Кружится голова… Наташка сует мне под мышку термометр.
– Если за сорок, я вызову «скорую».
– Сколько сейчас времени? – я плохо вижу после сна без очков. Круглые часы на стене напротив плывут в густом тумане.
– Пол-третьего. Ты уснул, примерно, в десять и сразу стал храпеть и метаться. Потом заговорил…
Я перебиваю:
– Что?
– Бред какой-то про то, что все кончается… А, мол, вечность похожа на букет из ромашек и оборванных кончиков электрических проводов.
Я сажусь. Жена пытается меня удержать.
– Лежи, глупый.
Но мне просто необходимо встать.
– Мне в туалет нужно, – я опираюсь на плечо Наташки и встаю на ноги.
Ого!.. Меня тут же сильно бросает в сторону. Наташка ойкает и, что было силы, рвет меня за талию на себя. Она хватает меня за руку и шею, и валюсь я уже на нее. Наташке приходится удерживать меня от очередного крена.
– Может быть, пойдем ползком? – шучу я.
….Когда я снова ложусь на диван, Наташка снимает с меня майку и вытирает мокрое от пота тело прохладным полотенцем. Я чувствую сильный, какой-то кислый и удивительно неприятный запах своего пота.
– Наташ, тебе не противно?
– Что? – удивляется Наташка. Она на секунду замирает и смотрит на меня огромными, перепуганными глазами, но потом снова оживает, сердится и говорит: – Опять бредишь. Давай градусник.
Она недоверчиво и долго рассматривает блестящую стеклянную трубку.
– Сколько там?
– Тридцать девять и пять. Я все-таки вызову «скорую».
– Подожди… Я таблетки только что выпил.
– А сколько ждать?
– Ну, хотя бы полчаса.
Я закрываю глаза… Темнота похожа на ночную метель. Белые искры хлещут мне в лицо. Жарко!
«Снег лучше… Он – холодный».
К моему лицу снова прикасается влажное полотенце.
Я улыбаюсь и спрашиваю:
– Ты еще тут?
Жена принимает шутку.
– Нет, я это не я, а твое очередное литературное привидение.

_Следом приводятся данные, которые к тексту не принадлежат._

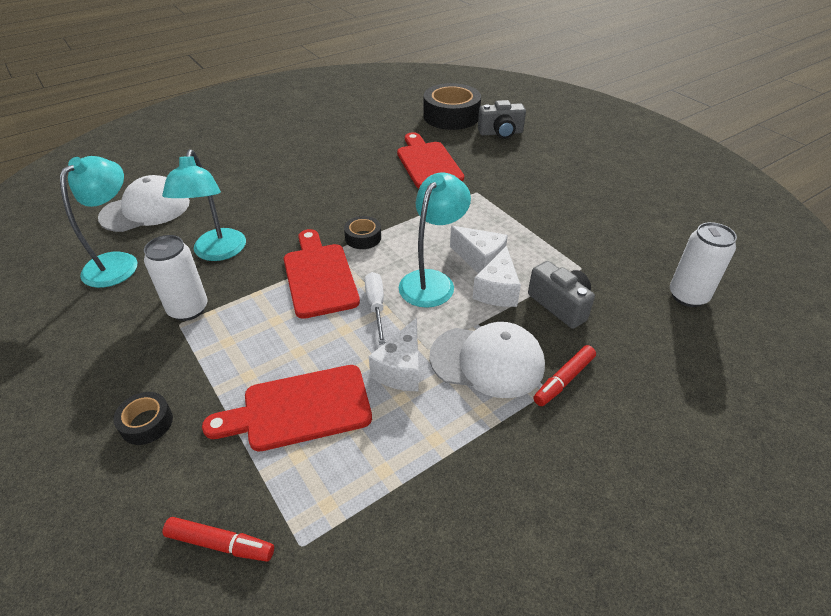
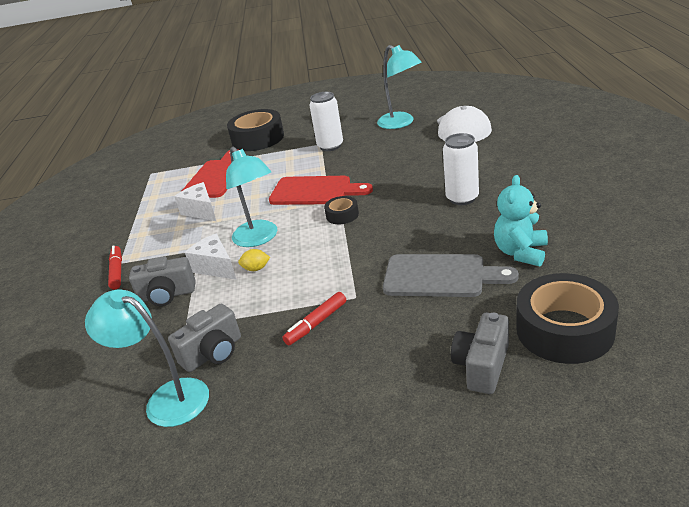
camera: 125 degrees right, 10 degrees down
(147, 423) = (258, 139): black tape -> black tape, size x2.06
(218, 252) = (380, 155): turquoise lamp -> turquoise lamp (167, 398)
(220, 544) = (176, 156): red marker -> red marker (316, 323)
(376, 306) = (261, 210): white screwdriver -> none
(381, 139) = (521, 252): none -> turquoise teddy bear
(428, 163) = (440, 276): red cutting board -> grey cutting board
(480, 260) = (256, 269): white cheese -> yellow lemon
(487, 361) = (167, 244): white cap -> none
(590, 236) = (213, 353): none -> grey camera
(688, 296) = (85, 380): white can -> white can (462, 198)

Наташка в чем-то права… В определенной ситуации литературные привидения бесполезны как цветные бабочки над солнечным, ромашковым полем. Это все красиво, конечно, но реальная жизнь куда круче и жестче. Например, если бы не Наташка, часть пути в туалет мне пришлось бы проделать ползком. Чертова физиология очень ловко расправляется с любыми привидениями. Философствуешь ты или болеешь, рано или поздно физиология возьмет тебя за шкирку и вытряхнет из пыльного мешка с призраками.
Не открывая глаз, я нахожу руку жены. Она мягкая и прохладная. Наверное, это тоже физиология – ощущать в своей горячей руке прохладную женскую руку.
– Хочешь, про котов расскажу? – спрашиваю я. – У нас как-то раз зимой жили при церкви целых три штуки.
– Что значит жили? А где эти коты теперь?